Nyeri Punggung yang Tak Hilang Bisa Jadi Tanda Kanker Ginjal, Kenali Gejalanya

Patrazone.com — Nyeri punggung sering dianggap sepele oleh banyak orang. Duduk terlalu lama, postur salah saat bekerja, atau kelelahan, biasanya menjadi kambing hitam. Namun, nyeri punggung yang menetap dan tidak biasa ternyata bisa menjadi peringatan dini kanker ginjal, terutama jika disertai gejala lain.
Nyeri Punggung “Satu Sisi” yang Perlu Diwaspadai
Menurut Medical News Today, kanker ginjal bisa menyebabkan nyeri di punggung bawah, hanya di satu sisi tubuh. Rasa nyeri ini berbeda dari pegal biasa: ia menetap, tidak hilang meski sudah beristirahat, dan muncul tanpa cedera atau aktivitas berat sebelumnya.

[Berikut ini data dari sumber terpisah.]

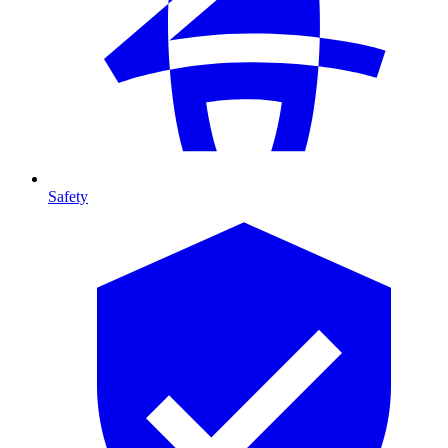
Safety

“Nyeri ini biasanya baru muncul ketika tumor sudah tumbuh cukup besar, lebih dari 3 cm,” jelas para ahli. Karena ginjal terletak cukup dalam di rongga perut bagian atas dan menempel pada otot, tumor harus cukup besar agar bisa menimbulkan rasa nyeri yang nyata, bahkan bisa terasa hingga punggung bawah.

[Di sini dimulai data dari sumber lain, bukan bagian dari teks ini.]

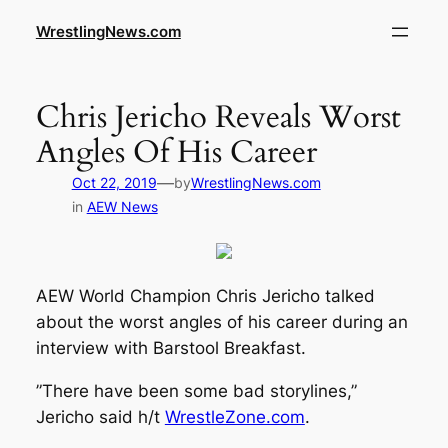
WrestlingNews.com
Chris Jericho Reveals Worst
Angles Of His Career
—
Oct 22, 2019
by
WrestlingNews.com
in
AEW News
AEW World Champion Chris Jericho talked
about the worst angles of his career during an
interview with
Barstool Breakfast
.
”There have been some bad storylines,”
Jericho said h/t
WrestleZone.com
.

Lokasi nyeri khas kanker ginjal berada di antara tulang rusuk dan pinggul, dan cenderung tidak berpindah-pindah.
Gejala Lain yang Menjadi Alarm
Nyeri punggung saja belum tentu kanker ginjal. Namun, bila muncul bersamaan dengan gejala berikut, sebaiknya segera lakukan pemeriksaan medis:
- Darah dalam urine
- Benjolan atau pembengkakan di perut atau sisi tubuh
- Sering kelelahan meski cukup istirahat
- Demam yang berlangsung terus-menerus
- Hilang nafsu makan
- Penurunan berat badan tanpa sebab jelas
- Perasaan seperti ada yang menyumbat usus
- Rasa badan tidak enak secara umum
Gejala-gejala ini diungkap oleh Centers for Disease Control and Prevention (CDC) sebagai tanda yang harus diwaspadai.

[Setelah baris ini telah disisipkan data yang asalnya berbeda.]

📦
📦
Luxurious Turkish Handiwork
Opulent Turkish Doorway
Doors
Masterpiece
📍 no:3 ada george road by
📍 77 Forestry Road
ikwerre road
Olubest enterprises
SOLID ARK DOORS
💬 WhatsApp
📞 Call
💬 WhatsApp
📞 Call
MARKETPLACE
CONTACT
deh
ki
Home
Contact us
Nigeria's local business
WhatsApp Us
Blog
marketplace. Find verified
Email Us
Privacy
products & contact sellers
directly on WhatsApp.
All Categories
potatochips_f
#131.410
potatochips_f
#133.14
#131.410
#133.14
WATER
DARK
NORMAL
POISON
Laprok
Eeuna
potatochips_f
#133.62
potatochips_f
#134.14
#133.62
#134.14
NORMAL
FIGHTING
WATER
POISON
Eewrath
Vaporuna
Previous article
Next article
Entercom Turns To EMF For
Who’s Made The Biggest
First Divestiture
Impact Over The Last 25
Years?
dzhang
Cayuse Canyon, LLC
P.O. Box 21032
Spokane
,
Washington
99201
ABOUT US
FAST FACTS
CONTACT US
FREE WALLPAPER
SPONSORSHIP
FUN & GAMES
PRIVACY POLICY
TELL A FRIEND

Jangan Abaikan Nyeri yang Tak Biasa
Bagi banyak orang, rasa nyeri di punggung sering dianggap normal. Namun, dokter menyarankan agar tidak menyepelekan nyeri yang menetap, apalagi jika diiringi gejala lain. Pemeriksaan lebih lanjut, seperti USG atau CT scan, bisa membantu mendeteksi adanya tumor di ginjal sejak dini.
Deteksi dini adalah kunci utama untuk pengobatan kanker ginjal yang lebih efektif. Dengan mengenali gejala sejak awal, pasien memiliki peluang lebih besar untuk mendapatkan penanganan yang tepat dan memperbaiki kualitas hidup.